Department of Biomedical Engineering, Case Western Reserve University, Cleveland, Ohio 44106, USA.
J Biomed Mater Res A. 2010 Sep 1;94(3):683-7. doi: 10.1002/jbm.a.32682.
The effect of polymorphonuclear leukocytes (PMNs) on the subsequent chronic phase macrophage-mediated foreign body reaction has not been previously investigated. Furthermore, while monocyte/macrophage-produced cytokines such as GM-CSF, G-CSF, or IL-1beta have been shown to increase PMN survival in vitro, few studies have examined the impact of directly cocultured monocytes/macrophages on PMN viability. To this end, we used our established in vitro system of interleukin (IL)-4-induced monocyte-derived macrophage fusion to examine the role of PMNs in the subsequent foreign body reaction. Monocytes were directly cultured with PMNs for 3 days before the addition of IL-4 to induce monocyte-derived macrophage fusion to facilitate foreign body giant cell (FBGC) formation by days 7 and 10 of culture. Optical microscopy was used to quantitatively determine adherent monocyte density, percent macrophage fusion, and FBGC density. A colorimetric MTT assay was used to assess PMN viability for direct cocultures of monocytes/macrophages and PMNs. Our results strongly suggest that the presence of PMNs inhibit IL-4-induced macrophage fusion and FBGC formation. Additionally, our findings demonstrate that cocultures containing PMNs and monocytes/macrophages increases PMN survival with respect to PMN-only cultures in vitro.
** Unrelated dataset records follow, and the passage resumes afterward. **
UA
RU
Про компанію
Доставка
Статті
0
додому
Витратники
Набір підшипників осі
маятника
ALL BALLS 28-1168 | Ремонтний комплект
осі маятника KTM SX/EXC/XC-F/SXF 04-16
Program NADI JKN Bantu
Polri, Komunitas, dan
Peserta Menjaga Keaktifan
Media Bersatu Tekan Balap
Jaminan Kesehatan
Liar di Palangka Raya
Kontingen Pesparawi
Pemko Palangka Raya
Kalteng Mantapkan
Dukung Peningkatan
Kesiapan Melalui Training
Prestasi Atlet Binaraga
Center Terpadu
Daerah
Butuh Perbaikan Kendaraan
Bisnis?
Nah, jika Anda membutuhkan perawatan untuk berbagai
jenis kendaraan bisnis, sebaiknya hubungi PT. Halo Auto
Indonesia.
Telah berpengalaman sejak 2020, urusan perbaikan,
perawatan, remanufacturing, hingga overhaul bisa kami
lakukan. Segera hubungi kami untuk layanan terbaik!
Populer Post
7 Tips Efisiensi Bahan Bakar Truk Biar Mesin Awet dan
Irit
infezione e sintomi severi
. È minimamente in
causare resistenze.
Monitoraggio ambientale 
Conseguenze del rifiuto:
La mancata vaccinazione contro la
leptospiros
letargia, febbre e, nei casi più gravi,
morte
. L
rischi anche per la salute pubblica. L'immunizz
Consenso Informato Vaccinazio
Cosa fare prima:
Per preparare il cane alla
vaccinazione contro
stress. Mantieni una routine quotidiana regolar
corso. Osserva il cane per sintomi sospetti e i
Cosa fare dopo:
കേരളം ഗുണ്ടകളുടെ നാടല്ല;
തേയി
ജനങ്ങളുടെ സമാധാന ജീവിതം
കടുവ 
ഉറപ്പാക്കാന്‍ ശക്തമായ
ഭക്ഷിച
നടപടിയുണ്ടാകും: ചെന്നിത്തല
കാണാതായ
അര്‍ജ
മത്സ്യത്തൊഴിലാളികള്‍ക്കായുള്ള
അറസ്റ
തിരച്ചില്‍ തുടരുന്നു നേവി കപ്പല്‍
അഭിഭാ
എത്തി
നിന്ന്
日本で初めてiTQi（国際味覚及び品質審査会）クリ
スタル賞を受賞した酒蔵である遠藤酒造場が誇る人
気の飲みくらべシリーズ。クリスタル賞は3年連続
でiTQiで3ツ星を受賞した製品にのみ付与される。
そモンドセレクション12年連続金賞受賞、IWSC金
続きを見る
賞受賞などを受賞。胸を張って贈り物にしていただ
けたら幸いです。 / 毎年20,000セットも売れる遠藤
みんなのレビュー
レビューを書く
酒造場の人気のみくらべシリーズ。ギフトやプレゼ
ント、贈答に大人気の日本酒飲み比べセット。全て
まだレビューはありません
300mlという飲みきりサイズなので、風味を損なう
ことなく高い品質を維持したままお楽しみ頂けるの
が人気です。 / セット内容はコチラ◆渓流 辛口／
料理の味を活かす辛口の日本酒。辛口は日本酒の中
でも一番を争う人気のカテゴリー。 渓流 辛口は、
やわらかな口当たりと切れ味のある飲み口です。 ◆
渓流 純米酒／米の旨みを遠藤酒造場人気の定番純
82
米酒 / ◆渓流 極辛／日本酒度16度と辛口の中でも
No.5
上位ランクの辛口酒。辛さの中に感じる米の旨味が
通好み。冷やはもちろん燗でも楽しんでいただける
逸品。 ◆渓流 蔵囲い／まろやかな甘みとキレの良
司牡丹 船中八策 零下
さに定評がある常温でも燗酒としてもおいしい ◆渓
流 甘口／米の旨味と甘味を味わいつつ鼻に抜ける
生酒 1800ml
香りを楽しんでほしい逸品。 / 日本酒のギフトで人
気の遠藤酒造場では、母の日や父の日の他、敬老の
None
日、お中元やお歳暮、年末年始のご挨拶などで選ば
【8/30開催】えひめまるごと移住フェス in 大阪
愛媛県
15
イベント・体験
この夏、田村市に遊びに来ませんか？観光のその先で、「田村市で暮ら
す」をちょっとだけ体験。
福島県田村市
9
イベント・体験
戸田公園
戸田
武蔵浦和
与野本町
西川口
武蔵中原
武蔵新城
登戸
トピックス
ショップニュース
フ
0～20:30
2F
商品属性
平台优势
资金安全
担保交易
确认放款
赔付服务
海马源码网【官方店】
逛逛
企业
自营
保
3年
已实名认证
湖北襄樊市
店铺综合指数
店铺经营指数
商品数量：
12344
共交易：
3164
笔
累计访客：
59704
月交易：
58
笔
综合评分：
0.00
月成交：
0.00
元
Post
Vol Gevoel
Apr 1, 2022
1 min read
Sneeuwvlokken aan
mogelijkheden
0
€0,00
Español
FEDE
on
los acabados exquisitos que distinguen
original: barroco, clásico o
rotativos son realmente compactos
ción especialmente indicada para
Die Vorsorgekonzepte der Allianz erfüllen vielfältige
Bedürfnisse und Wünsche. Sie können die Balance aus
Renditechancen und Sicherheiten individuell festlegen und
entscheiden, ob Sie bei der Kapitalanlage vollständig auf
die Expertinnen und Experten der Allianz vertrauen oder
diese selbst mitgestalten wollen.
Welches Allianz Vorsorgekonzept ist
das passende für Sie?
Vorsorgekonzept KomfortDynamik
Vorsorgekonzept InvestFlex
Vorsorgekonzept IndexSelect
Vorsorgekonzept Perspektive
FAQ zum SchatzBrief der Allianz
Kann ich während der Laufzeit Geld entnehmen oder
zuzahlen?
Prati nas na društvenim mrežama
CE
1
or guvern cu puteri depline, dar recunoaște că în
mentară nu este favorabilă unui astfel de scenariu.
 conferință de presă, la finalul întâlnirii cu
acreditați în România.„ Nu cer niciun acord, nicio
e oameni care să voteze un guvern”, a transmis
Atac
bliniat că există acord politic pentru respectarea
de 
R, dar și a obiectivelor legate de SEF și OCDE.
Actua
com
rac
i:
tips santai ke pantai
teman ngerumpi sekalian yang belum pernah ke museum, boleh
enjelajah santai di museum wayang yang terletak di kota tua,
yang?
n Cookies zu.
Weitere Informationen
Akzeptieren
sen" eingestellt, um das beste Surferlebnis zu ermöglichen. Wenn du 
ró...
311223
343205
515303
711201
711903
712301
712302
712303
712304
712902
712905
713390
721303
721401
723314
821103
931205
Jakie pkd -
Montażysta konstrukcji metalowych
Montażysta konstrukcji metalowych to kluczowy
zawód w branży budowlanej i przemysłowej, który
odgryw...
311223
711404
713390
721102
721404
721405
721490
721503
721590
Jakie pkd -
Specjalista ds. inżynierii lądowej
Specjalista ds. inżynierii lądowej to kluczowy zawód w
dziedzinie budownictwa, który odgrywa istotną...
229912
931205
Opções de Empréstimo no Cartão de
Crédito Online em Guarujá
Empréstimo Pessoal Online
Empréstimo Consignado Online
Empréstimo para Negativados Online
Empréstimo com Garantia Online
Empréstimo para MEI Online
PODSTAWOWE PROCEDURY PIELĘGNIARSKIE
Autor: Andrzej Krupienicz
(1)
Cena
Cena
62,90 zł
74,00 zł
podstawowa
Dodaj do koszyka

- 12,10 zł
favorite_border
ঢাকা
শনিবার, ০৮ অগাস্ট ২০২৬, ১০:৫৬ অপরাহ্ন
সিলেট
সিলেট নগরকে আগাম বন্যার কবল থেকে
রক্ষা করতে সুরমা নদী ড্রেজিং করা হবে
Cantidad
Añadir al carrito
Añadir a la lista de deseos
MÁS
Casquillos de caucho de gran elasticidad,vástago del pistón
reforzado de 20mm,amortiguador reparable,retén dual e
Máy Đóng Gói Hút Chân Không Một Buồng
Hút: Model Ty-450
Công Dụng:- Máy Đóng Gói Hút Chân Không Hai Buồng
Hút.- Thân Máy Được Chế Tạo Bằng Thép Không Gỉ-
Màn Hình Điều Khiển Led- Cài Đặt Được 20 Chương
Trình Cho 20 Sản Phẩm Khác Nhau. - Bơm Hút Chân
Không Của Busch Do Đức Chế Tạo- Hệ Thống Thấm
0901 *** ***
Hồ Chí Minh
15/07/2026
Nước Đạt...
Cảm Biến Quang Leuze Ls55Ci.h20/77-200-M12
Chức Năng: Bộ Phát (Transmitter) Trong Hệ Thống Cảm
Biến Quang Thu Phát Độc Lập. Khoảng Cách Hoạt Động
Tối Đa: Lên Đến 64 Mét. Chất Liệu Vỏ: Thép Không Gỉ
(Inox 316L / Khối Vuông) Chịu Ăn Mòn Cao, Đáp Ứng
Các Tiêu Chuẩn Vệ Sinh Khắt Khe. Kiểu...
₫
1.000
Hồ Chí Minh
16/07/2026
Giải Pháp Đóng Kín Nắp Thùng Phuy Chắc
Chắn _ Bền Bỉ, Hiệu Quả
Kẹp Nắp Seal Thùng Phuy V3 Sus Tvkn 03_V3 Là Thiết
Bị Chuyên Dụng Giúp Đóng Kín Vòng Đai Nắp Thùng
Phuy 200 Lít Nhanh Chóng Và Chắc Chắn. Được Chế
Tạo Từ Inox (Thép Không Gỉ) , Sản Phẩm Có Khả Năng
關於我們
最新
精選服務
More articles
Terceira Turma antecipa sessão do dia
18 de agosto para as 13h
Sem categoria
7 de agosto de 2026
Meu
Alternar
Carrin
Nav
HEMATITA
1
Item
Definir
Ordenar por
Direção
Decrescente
多形核白细胞 (PMN) 对随后的慢性期巨噬细胞介导的异物反应的影响尚未被研究过。此外,虽然单核细胞/巨噬细胞产生的细胞因子,如 GM-CSF、G-CSF 或 IL-1β,已被证明可以增加体外 PMN 的存活率,但很少有研究检查直接共培养的单核细胞/巨噬细胞对 PMN 活力的影响。为此,我们使用我们已建立的白细胞介素 (IL)-4 诱导的单核细胞衍生的巨噬细胞融合的体外系统,来研究 PMN 在随后的异物反应中的作用。在添加 IL-4 以诱导单核细胞衍生的巨噬细胞融合从而促进培养第 7 天和第 10 天的异物巨细胞 (FBGC) 形成之前,将单核细胞直接与 PMN 共培养 3 天。光学显微镜用于定量测定粘附的单核细胞密度、巨噬细胞融合百分比和 FBGC 密度。比色 MTT 测定法用于评估单核细胞/巨噬细胞和 PMN 的直接共培养物中的 PMN 活力。我们的研究结果强烈表明 PMN 的存在抑制了 IL-4 诱导的巨噬细胞融合和 FBGC 形成。此外,我们的发现表明,与仅含 PMN 的培养物相比,含有 PMN 和单核细胞/巨噬细胞的共培养物增加了 PMN 的体外存活率。